■ **WHAT NEEDS TO BE DONE**: With the pictures left out, retype exactly the lines below starting at the line that contains "left ankle: (319, 707)" and ending at the line that contains "left elbow: (71, 89)".

[LISTED RECORDS Boundary: Start]

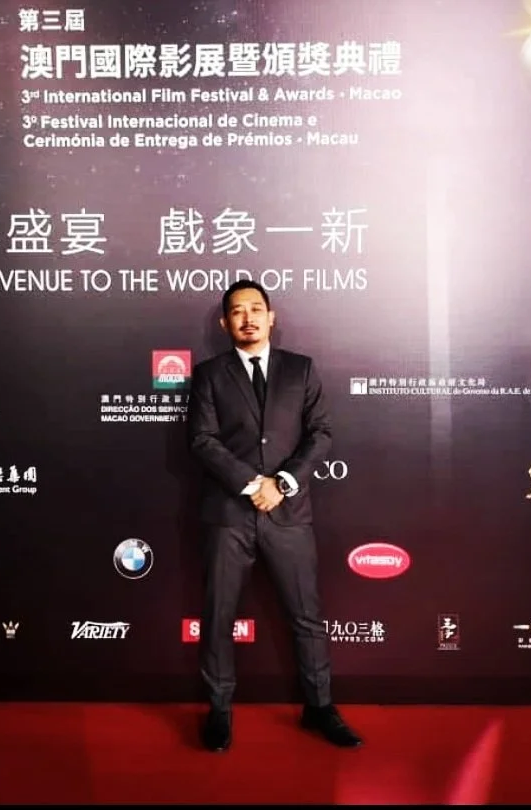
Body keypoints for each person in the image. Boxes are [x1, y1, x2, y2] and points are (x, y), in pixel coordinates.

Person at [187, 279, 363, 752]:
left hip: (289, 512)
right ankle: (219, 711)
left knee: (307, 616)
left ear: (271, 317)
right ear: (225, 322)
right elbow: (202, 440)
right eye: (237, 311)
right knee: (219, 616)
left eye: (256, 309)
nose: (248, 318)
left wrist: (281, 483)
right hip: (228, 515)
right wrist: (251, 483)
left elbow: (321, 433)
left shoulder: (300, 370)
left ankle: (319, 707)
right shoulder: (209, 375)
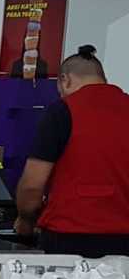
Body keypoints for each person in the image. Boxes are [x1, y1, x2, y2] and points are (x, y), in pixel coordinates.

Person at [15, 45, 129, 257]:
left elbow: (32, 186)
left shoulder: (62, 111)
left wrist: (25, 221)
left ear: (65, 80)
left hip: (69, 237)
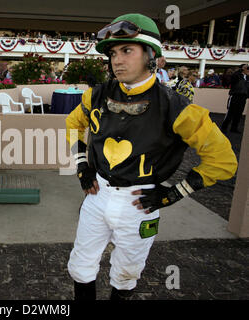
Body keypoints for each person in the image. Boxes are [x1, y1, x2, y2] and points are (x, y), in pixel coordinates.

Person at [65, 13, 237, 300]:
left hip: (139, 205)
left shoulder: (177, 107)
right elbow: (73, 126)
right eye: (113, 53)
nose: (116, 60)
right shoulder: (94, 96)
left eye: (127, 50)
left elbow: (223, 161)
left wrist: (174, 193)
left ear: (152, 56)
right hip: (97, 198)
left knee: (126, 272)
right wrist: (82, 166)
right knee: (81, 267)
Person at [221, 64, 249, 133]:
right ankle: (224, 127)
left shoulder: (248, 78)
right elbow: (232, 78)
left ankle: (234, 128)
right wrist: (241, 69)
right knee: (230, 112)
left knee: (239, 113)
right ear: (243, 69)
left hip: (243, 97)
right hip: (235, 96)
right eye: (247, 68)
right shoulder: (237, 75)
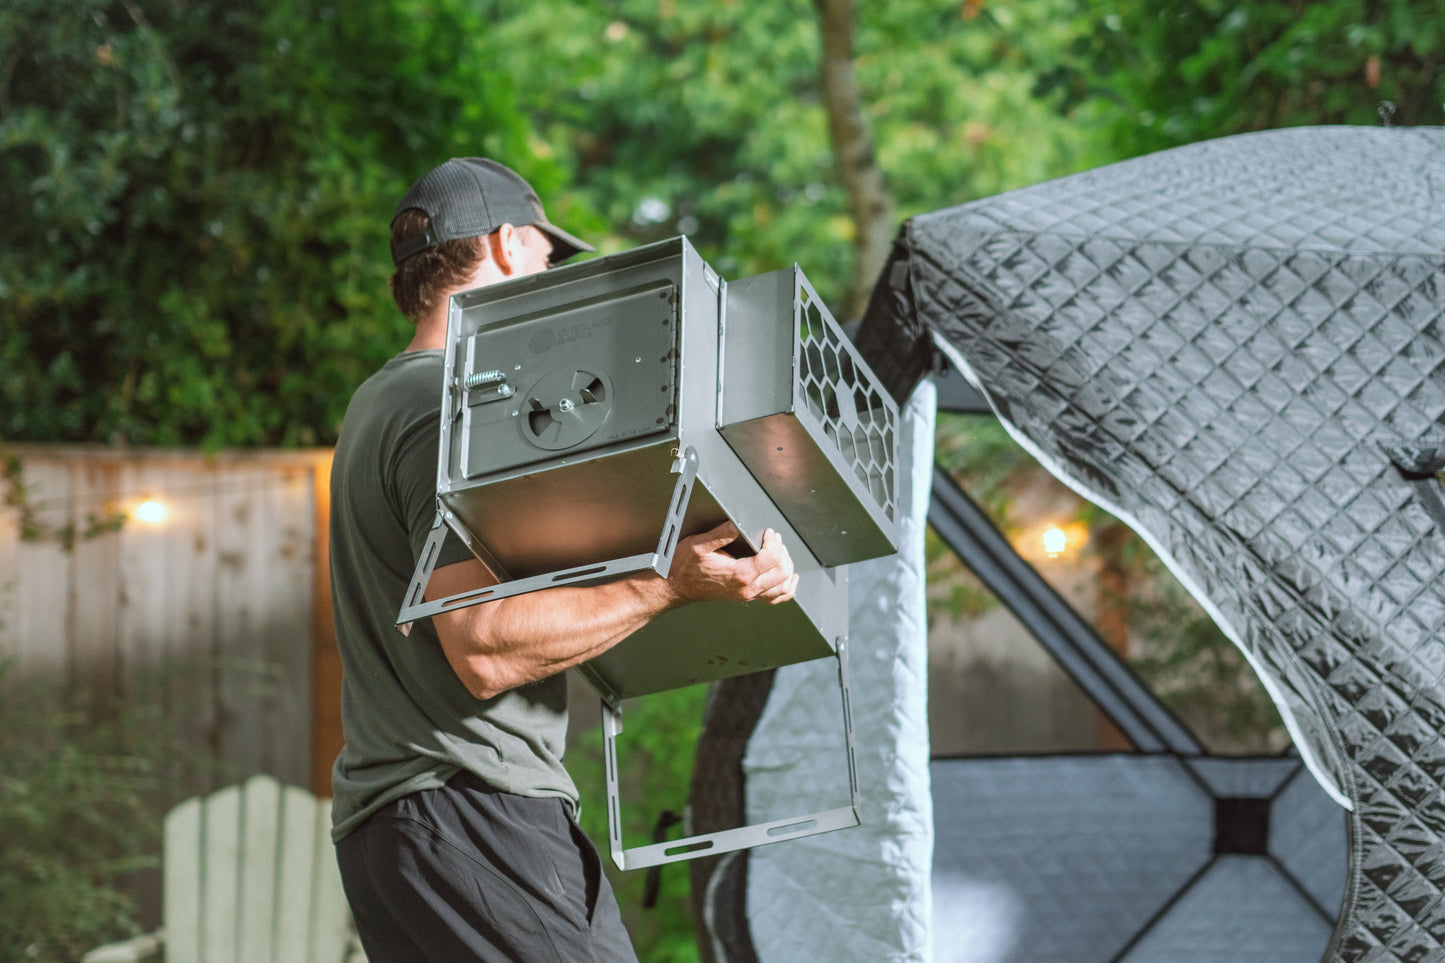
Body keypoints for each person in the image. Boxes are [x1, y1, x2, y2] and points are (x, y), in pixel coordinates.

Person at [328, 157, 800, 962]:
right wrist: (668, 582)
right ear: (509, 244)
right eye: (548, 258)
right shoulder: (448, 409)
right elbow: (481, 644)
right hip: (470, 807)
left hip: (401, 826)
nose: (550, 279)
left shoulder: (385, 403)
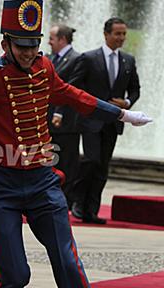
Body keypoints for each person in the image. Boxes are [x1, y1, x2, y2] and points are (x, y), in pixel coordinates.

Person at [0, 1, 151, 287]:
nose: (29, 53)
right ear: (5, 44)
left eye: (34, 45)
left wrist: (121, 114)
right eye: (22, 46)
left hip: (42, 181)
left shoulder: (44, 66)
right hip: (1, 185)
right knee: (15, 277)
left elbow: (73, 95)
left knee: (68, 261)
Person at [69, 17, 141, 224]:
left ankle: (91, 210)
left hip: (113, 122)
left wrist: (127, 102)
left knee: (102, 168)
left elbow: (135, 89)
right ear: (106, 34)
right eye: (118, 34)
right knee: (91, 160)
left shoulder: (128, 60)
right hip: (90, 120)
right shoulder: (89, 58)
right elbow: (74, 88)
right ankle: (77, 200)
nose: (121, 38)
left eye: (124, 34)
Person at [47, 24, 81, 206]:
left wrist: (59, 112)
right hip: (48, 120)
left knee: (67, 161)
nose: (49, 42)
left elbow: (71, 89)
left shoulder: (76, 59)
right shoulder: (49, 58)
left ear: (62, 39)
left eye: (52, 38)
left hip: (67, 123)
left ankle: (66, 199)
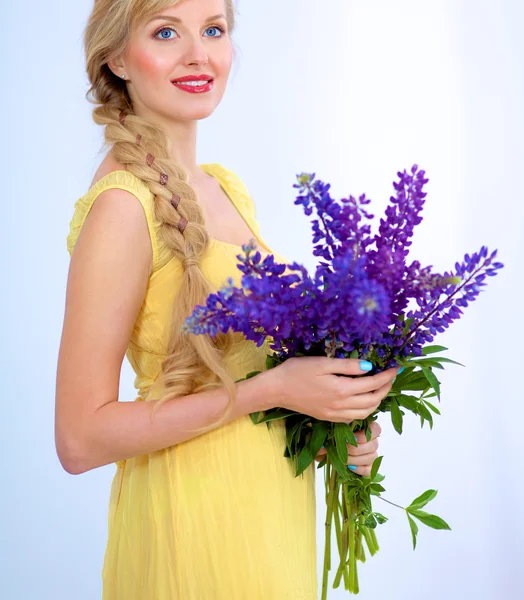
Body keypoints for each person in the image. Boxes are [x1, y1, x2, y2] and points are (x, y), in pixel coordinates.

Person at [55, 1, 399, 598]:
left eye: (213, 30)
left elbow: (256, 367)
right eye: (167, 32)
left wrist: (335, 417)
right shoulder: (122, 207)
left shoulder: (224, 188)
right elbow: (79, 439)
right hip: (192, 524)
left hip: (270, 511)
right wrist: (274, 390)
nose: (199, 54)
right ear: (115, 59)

[LISTED RECORDS Boundary: End]
[LISTED RECORDS Boundary: Start]

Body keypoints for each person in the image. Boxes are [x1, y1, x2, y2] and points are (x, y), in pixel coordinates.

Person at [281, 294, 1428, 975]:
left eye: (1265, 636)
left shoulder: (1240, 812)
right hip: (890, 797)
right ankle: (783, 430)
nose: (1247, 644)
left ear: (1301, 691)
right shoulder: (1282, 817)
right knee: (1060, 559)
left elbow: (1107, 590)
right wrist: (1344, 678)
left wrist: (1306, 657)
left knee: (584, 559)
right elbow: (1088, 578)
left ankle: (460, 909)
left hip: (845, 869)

[LISTED RECORDS Boundary: End]
[LISTED RECORDS Boundary: Start]

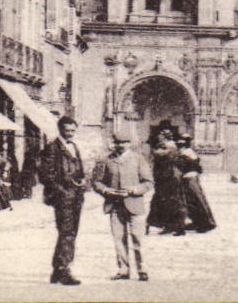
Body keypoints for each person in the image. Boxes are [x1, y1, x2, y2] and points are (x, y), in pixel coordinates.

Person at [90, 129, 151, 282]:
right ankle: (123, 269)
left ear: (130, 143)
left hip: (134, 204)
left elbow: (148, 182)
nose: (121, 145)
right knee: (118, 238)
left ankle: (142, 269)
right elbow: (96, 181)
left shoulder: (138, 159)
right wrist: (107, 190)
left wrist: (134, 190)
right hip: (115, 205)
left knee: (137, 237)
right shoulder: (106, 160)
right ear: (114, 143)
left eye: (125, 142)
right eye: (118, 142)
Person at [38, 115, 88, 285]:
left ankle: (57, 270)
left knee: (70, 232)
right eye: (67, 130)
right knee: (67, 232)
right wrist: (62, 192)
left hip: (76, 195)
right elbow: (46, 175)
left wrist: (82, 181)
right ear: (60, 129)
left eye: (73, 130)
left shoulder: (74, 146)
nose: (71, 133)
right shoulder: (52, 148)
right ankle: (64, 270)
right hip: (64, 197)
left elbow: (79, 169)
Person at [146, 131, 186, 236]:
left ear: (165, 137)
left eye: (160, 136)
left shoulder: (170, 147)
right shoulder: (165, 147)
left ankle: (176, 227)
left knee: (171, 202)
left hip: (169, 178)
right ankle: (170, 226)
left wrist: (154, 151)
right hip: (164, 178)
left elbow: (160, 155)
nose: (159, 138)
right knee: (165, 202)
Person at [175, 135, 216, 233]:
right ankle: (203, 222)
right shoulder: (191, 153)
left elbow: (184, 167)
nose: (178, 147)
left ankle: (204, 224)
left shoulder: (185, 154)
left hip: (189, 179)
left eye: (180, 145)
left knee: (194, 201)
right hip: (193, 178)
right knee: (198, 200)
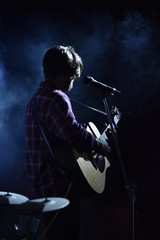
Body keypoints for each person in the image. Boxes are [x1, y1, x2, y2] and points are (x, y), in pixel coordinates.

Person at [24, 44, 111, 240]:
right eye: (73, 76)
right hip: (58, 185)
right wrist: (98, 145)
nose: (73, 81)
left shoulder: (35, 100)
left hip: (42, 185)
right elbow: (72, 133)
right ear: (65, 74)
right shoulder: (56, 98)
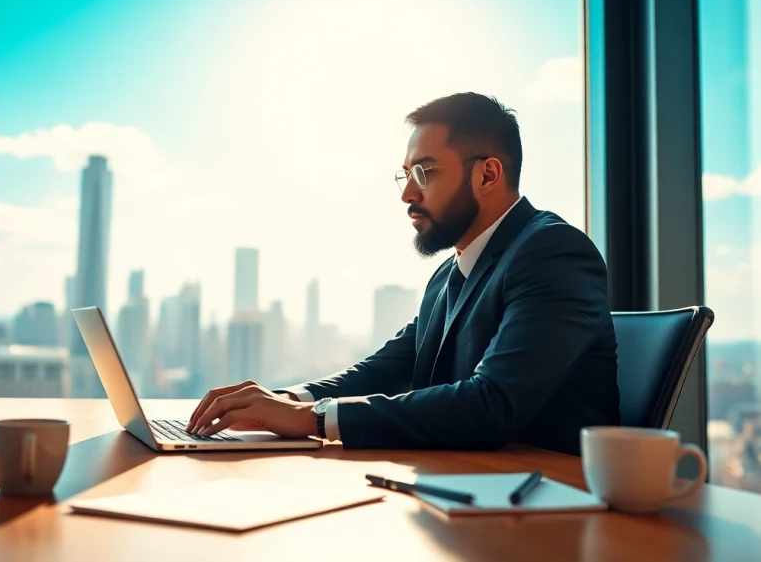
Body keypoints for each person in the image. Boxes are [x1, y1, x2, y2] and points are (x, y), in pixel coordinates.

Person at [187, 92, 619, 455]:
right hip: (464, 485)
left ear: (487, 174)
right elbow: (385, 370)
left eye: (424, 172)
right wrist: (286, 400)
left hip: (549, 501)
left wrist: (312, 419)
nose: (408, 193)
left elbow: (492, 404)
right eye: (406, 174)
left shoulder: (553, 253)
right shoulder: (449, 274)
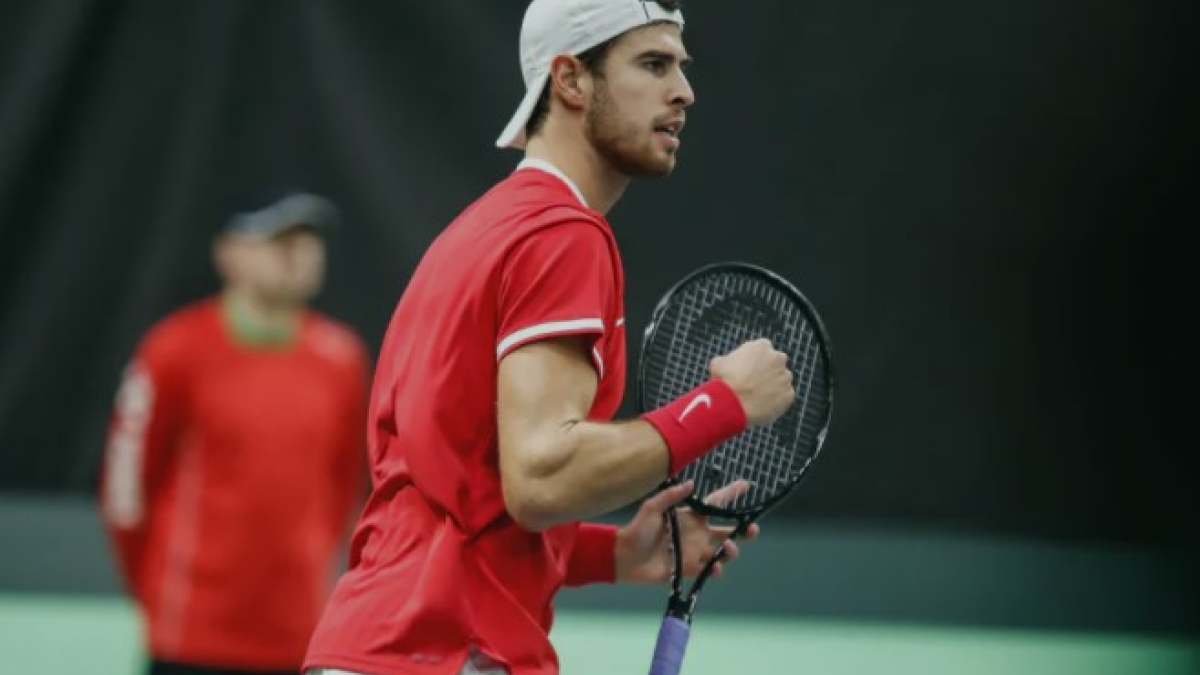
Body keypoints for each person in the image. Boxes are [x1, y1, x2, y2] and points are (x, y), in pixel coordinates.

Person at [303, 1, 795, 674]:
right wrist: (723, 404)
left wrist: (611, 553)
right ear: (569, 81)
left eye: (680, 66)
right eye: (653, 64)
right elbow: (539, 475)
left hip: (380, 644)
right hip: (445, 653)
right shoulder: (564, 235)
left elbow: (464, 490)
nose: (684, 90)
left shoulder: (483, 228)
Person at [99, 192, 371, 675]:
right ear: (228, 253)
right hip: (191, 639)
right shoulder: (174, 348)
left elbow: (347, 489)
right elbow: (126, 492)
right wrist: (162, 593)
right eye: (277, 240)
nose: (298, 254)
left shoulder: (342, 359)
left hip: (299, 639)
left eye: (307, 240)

[LISTED RECORDS Boundary: End]

■ **SOLUTION FOR THIS EXERCISE**:
left ankle: (319, 707)
right shoulder: (209, 375)
Body keypoints for each person in the image. Boxes are [x1, y1, x2, y2] and points are (x, y), in pixel coordinates.

Person at [15, 45, 129, 257]:
left elbow: (32, 186)
left shoulder: (62, 111)
left wrist: (25, 221)
left ear: (65, 80)
left hip: (69, 237)
Body keypoints for each person in the image. Boxes are [x1, y1, x2, y2] and points are (x, y), in pixel coordinates.

Person at [65, 13, 237, 300]:
left hip: (139, 205)
left shoulder: (177, 107)
right elbow: (73, 126)
right eye: (113, 53)
nose: (116, 60)
right shoulder: (94, 96)
left eye: (127, 50)
left elbow: (223, 161)
left wrist: (174, 193)
left ear: (152, 56)
right hip: (97, 198)
left knee: (126, 272)
right wrist: (82, 166)
right knee: (81, 267)
Person at [221, 64, 249, 133]:
right ankle: (224, 127)
left shoulder: (248, 78)
right elbow: (232, 78)
left ankle: (234, 128)
right wrist: (241, 69)
right knee: (230, 112)
left knee: (239, 113)
right ear: (243, 69)
left hip: (243, 97)
right hip: (235, 96)
right eye: (247, 68)
right shoulder: (237, 75)
Body keypoints for each person in the image. Boxes are [x1, y1, x2, y2] and points are (x, y), in pixel coordinates.

Person at [328, 157, 800, 962]:
right wrist: (668, 582)
right ear: (509, 244)
right eye: (548, 258)
right shoulder: (448, 409)
right elbow: (481, 644)
right hip: (470, 807)
left hip: (401, 826)
nose: (550, 279)
left shoulder: (385, 403)
Body keypoints for each person in the image. Boxes are [x1, y1, x2, y2] and points are (x, y), in pixel coordinates.

Person at [0, 1, 151, 287]:
nose: (29, 53)
right ear: (5, 44)
left eye: (34, 45)
left wrist: (121, 114)
right eye: (22, 46)
left hip: (42, 181)
left shoulder: (44, 66)
right hip: (1, 185)
right knee: (15, 277)
left elbow: (73, 95)
left knee: (68, 261)
Person at [69, 17, 141, 224]:
left ankle: (91, 210)
left hip: (113, 122)
left wrist: (127, 102)
left knee: (102, 168)
left elbow: (135, 89)
right ear: (106, 34)
right eye: (118, 34)
right knee: (91, 160)
left shoulder: (128, 60)
right hip: (90, 120)
right shoulder: (89, 58)
right elbow: (74, 88)
right ankle: (77, 200)
nose: (121, 38)
left eye: (124, 34)
Person at [47, 24, 81, 206]:
left wrist: (59, 112)
right hip: (48, 120)
left knee: (67, 161)
nose: (49, 42)
left elbow: (71, 89)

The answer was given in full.